I remember Dr. Tom Olbricht’s deep and challenging class on Philosophy of Religion.
I remember the great fellowship with my brothers in Frater Sodalis, which was, of course, the best club on campus.
I remember dating my future wife, Anita (Hendon ’70), throughout our entire time on campus, with the exception one two-week period during our freshman year when we dated others, which only served to convince us that we were right for each other. We got married immediately upon graduation.
What can you tell us about your family?
My father, John Holton (’39), was a Texan and an ACC graduate who went to work in Washington, D.C., after graduation, just before the onset of World War II. He obtained a back-office job with Sam Rayburn, another Texan, who was Speaker of the U.S. House of Representatives. After Pearl Harbor, my father enlisted in the U.S. Navy and served in the South Pacific. When the war ended, he returned to D.C. to resume work with Rayburn and attended law school at night at what is now George Washington University.

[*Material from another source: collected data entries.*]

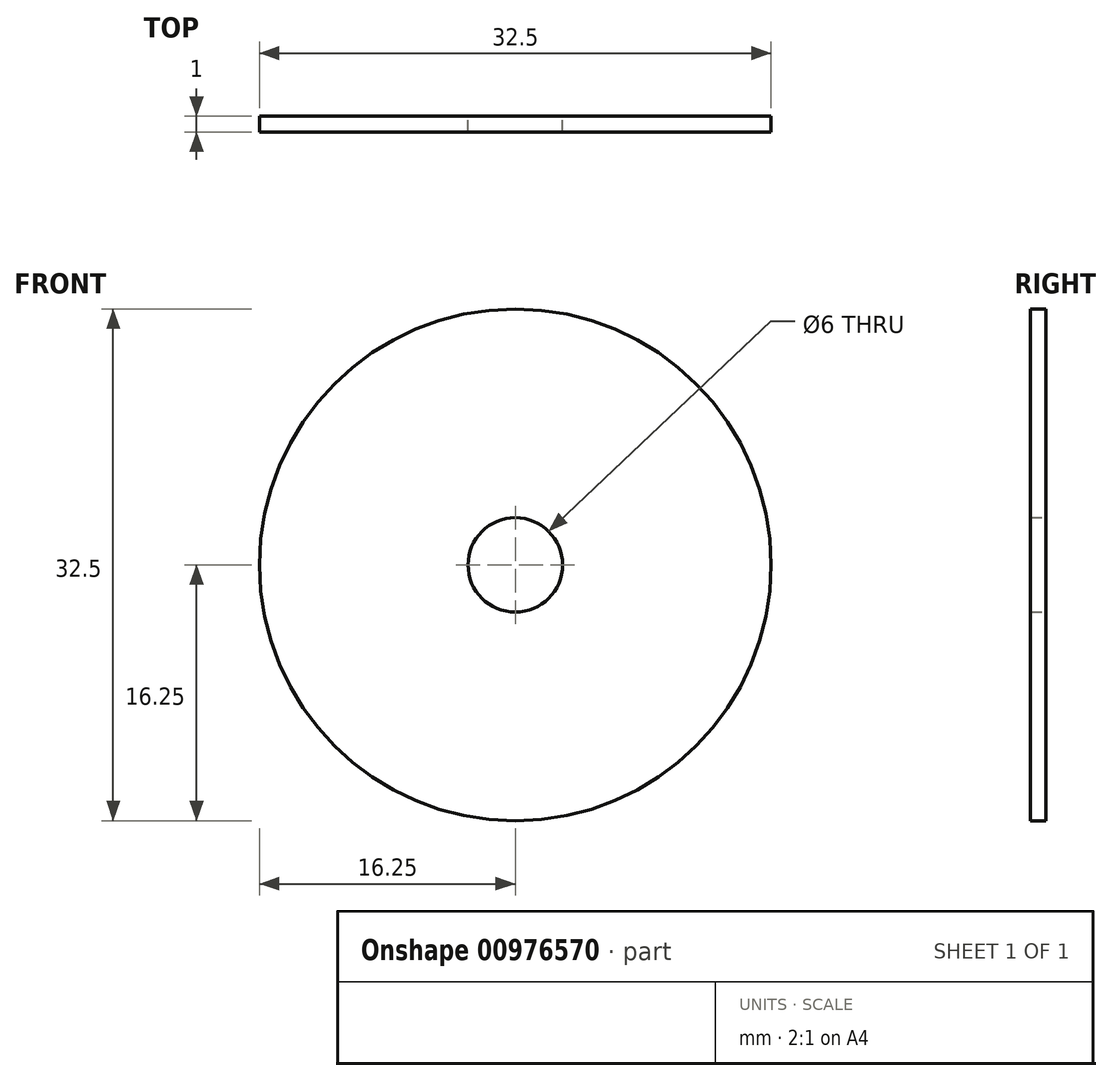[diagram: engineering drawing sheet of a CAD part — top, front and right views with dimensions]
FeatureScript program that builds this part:
annotation { "Feature Type Name" : "Feature", "Feature Type Description" : "" }
export const myFeature = defineFeature(function(context is Context, id is Id, definition is map)
    precondition{}
    {
        {
            var Q0;
            Q0=qCreatedBy(makeId("Front.planeOp"),FACE);
            var sketch = newSketch(context, id + "F0", { "sketchPlane" : qUnion([Q0])});
            skCircle(sketch, "E0", {"center": v(0, 0) * mm, "radius": 16.25 * mm});
            skCircle(sketch, "E1", {"center": v(0, 0) * mm, "radius": 3 * mm});
            skSolve(sketch);
        }
        {
            var Q0;
            Q0=makeQuery(id+"F0.imprint","IMPRINT",FACE,{"disambiguationData":[TD([[makeQuery(id+"F0.imprint","IMPRINT",EDGE,{"derivedFrom":sQuery(id+"F0.wireOp",EDGE,"E0")}),1.0]])]});
            extrude(context, id + "F1", {"entities" : qUnion([Q0]), "depth" : 1 * mm, "offsetDistance" : 25 * mm});
        }
    });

He eventually worked his way up to becoming Rayburn’s Chief of Staff for many years. He later continued work on Capitol Hill as legislative counsel to the American Bankers Association. He served as an elder for the 16th and Decatur congregation near downtown Washington.
His father, A.R. Holton, was a prominent Church of Christ minister, who also served for a time as president of Thorp Spring Christian College, a predecessor to Texas Christian University. A.R. Holton is also credited with founding the ACU Lectureship [now known as Summit]. Throughout his ministerial career, he was a strong advocate for racial equity. He and his wife, Verba, later served as a missionaries to Korea.
My mother, Katherine (Roberson ’38) Holton, is also a native Texan, and she attended ACC, marrying my father upon graduation. During their life in D.C., she worked extensively with our local congregation and many others along the East coast regarding Christian education and ladies ministries. She is now living in a retirement/nursing facility near us in Durham, N.C. She recently celebrated her 100th birthday, with many family members in attendance.
Her father was Charles H. Roberson, who was a member of the original faculty of ACC and later became chairman of the Bible Department. He was a highly respected Greek scholar. His wife, Catherine, was also active in many ladies ministries within the church, and for several years she conducted a radio broadcast in Abilene. Her favorite saying, taught to all of us, was “always remember who you are and whom you represent.”
Anita and I have three children, all of whom live in North Carolina. Two of them are lawyers, and the other works in business.
We currently have three grandchildren, with a fourth on the way.
What do your future plans include?
I hope to continue working for as long as I am competent to do so. I am not sure what I would do if retired – and my wife harbors similar concerns! I have served as an elder for our congregation, the Cole Mill Road Church of Christ, for over 25 years, and I find that work to be most challenging and enriching, as well. We enjoy traveling with friends and family, both nationally and internationally. We still like to hike.
What legacy do you hope to leave after such a long and distinguished career?
The legacy of a loving family and close friends; the satisfaction of having helped some others along the way.